Every laugh in the screwball comedy The Lovebirds comes from its two stars. Issa Rae and Kumail Nanjiani crack, snapple and pop with comedic chemistry, evoking chuckles that almost distract us from the lifeless movie around them.

The film, which debuts today on Netflix, opens with Leilani (Rae) and Jibran (Nanjiani) falling madly, helplessly in love. He’s a documentary filmmaker, but she’s his equal in insightful observations on everyday life. They trade witty barbs, steamy glances, then numbers. “You just made a huge mistake,” he giggles while typing in her digits. It’s the first of many in a comedy that deteriorates faster than a toxic relationship.

Cut to “four years later” and Leilani and Jibran are in their own toxic relationship, arguing about whether or not they should try out for The Amazing Race. They can’t come to a conclusion, so they break up. Don’t worry, though. There’s still hope. On the way to a dinner party, a man claiming he’s a police officer commandeers their Subaru, speeds around New Orleans in pursuit of a bicyclist, runs the suspect over three, maybe four times, then leaves Leilani and Jabran at the crime scene a little confused and very certain they are now suspects. Yikes!

Directed by Michael Showalter, who previously directed Nunjiani in 2017’s The Big Sick, from a script by Aaron Abrams and Brendan Gal, The Lovebirds positions its on-the-road premise as a series of obstacles that double as a series of opportunities for the couple to get back together. Like Date Night and Game Night, they have 24-hours to flirt, solve a mystery and clear their names. Unlike those films, The Lovebirds can’t spark a spontaneous energy.

Showalter’s background in improv is a big part of his directorial style, and he has some fun letting his actors riff off each other here. Nanjiani amusingly rambles on why restaurants give customers a sidecar of extra milkshake, an idea he probably thought of between takes, while Rae spotlights her radiant voice during a Katy Perry sing-a-long. But improvisational fireworks are few and far between. Instead, Showalter’s best material springs to life during fastidious, fast-paced action sequences.

Leilani and Jibran succumb to wacky hijinks as they run around New Orleans in search for clues. After hacking into “bicycle-guy’s” phone, they break into his apartment filled with frat roommates. It’s at junctures like this when the couple’s chemistry snaps back into focus. During a run-in with a roommate, Leilani goes rogue, calling the frat boy “Little Brett Kavenaugh” before slapping him across the face. Jibran eggs her on, telegraphing a change of heart toward his ex-lover.
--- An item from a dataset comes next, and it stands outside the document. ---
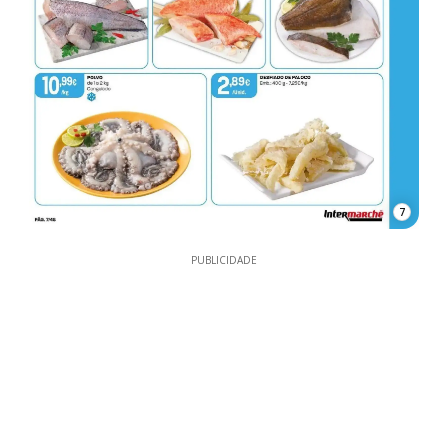
7
PUBLICIDADE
The movie is filled with other wild scenarios, including an Eyes Wide Shut themed party. Yet it flounders whenever it gets serious, partly because it isn’t about anything, partly because Showalter’s breakneck pace feels out of place during smaller moments, giving his characters little room — or time— to breath. A case in point: Jibran tries to tell his ex how he feels in a heartfelt monologue, only to be interrupted by enemy fire. By the time they figure out what’s going on, dodge a trained assassin, numerous frat boys and an army of policeman, we know as little about Leilani and Jibran as we did when they first met.

None of this would be too troublesome if Rae and Nanjiani were less charismatic, or less committed to their roles. But what could have been a more than passable way to spend a couple hours is now wasted potential. It’s impossible not to think about how much better The Lovebirds would be if it gave its stars less birdbrained material.